Shame, errors and demoralizing, just some of the emerging rhetoric being used since the NYT and other publications went ahead and published teacher level value add scores. A great number of articles have been written decrying the move.
Perhaps most surprising of all was Bill Gates, in a piece titled "Shame Is Not the Solution". In it, Gates argues
Putting sophisticated personnel systems in place is going to take a serious commitment. Those who believe we can do it on the cheap — by doing things like making individual teachers’ performance reports public — are underestimating the level of resources needed to spur real improvement.
[...]
Developing a systematic way to help teachers get better is the most powerful idea in education today. The surest way to weaken it is to twist it into a capricious exercise in public shaming. Let’s focus on creating a personnel system that truly helps teachers improve.

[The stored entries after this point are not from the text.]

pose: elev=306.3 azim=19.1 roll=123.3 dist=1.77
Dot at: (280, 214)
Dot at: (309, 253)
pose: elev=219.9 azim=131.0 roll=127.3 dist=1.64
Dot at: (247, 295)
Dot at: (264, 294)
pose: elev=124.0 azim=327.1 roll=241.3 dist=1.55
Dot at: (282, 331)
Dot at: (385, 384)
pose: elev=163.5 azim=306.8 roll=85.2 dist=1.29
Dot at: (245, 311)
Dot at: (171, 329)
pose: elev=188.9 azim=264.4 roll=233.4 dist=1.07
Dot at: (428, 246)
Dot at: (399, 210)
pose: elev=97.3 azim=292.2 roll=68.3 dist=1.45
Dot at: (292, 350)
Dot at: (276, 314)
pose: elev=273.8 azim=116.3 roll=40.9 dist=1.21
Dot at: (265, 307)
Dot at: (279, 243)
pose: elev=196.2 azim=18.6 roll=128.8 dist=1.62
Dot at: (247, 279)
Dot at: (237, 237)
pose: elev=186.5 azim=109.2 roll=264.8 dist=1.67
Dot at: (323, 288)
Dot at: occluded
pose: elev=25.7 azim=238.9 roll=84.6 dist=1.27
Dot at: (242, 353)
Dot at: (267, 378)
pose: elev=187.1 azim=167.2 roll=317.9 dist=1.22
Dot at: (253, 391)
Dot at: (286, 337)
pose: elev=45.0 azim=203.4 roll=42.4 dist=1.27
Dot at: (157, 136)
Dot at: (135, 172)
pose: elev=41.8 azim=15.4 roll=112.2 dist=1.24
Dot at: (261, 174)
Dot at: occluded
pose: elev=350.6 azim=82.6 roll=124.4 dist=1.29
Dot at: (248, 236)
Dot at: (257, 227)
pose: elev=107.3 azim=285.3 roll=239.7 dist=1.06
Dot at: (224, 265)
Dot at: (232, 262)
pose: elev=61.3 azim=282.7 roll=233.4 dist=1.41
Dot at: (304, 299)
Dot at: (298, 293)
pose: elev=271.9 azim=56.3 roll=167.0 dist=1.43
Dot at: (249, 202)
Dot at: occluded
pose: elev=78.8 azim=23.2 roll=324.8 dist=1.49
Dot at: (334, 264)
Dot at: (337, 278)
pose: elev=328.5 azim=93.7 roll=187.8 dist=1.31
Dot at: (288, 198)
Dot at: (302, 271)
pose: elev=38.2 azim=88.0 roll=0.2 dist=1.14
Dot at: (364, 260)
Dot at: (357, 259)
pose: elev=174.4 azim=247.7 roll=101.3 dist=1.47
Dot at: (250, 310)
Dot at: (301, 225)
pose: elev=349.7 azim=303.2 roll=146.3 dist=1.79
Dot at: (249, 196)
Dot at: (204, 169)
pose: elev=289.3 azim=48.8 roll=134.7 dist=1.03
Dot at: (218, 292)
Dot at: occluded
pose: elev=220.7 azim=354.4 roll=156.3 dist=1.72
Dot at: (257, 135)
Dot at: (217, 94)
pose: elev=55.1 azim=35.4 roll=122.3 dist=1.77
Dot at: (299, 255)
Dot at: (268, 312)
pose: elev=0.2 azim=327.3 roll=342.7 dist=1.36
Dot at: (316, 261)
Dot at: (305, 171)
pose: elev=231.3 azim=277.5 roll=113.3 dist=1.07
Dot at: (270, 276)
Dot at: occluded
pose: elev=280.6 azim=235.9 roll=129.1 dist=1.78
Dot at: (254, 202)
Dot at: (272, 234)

Following that, Matthew Di Carlo at the Shanker institute took a deeper look at the data and the error margins inherent in using it
[...]
This can be illustrated by taking a look at the categories that the city (and the Journal) uses to label teachers (or, in the case of the Times, schools).
Here’s how teachers are rated: low (0-4th percentile); below average (5-24); average (25-74); above average (75-94); and high (95-99).
To understand the rocky relationship between value-added margins of error and these categories, first take a look at the Times’ “sample graph” below.
That level of error in each measurement renders the teacher grades virtually useless. But that was just the start of the problems, as David Cohen notes in a piece titled "Big Apple’s Rotten Ratings".
First of all, as I’ve repeated every chance I get, the three leading professional organizations for educational research and measurement (AERA, NCME, APA) agree that you cannot draw valid inferences about teaching from a test that was designed and validated to measure learning; they are not the same thing. No one using value-added measurement EVER has an answer for that.
Then, I thought of a set of objections that had already been articulated on DiCarlo’s blog by a commenter. Harris Zwerling called for answers to the following questions if we’re to believe in value-added ratings:
1. Does the VAM used to calculate the results plausibly meet its required assumptions? Did the contractor test this? (See Harris, Sass, and Semykina, “Value-Added Models and the Measurement of Teacher Productivity” Calder Working Paper No. 54.)
2. Was the VAM properly specified? (e.g., Did the VAM control for summer learning, tutoring, test for various interactions, e.g., between class size and behavioral disabilities?)
3. What specification tests were performed? How did they affect the categorization of teachers as effective or ineffective?
4. How was missing data handled?
5. How did the contractors handle team teaching or other forms of joint teaching for the purposes of attributing the test score results?
6. Did they use appropriate statistical methods to analyze the test scores? (For example, did the VAM provider use regression techniques if the math and reading tests were not plausibly scored at an interval level?)
7. When referring back to the original tests, particularly ELA, does the range of teacher effects detected cover an educationally meaningful range of test performance?
8. To what degree would the test results differ if different outcome tests were used?
9. Did the VAM provider test for sorting bias?
Today, education historian Diane Ravitch published a piece titled "How to Demoralize Teachers", which draws all these problems together to highlight how counter productive the effort is becoming
[...]
Interesting that teaching is the only profession where job ratings, no matter how inaccurate, are published in the news media. Will we soon see similar evaluations of police officers and firefighters, legislators and reporters? Interesting, too, that no other nation does this to its teachers. Of course, when teachers are graded on a curve, 50 percent will be in the bottom half, and 25 percent in the bottom quartile.
Is this just another ploy to undermine public confidence in public education?
It's hard to conclude that for some, that might very well be the goal.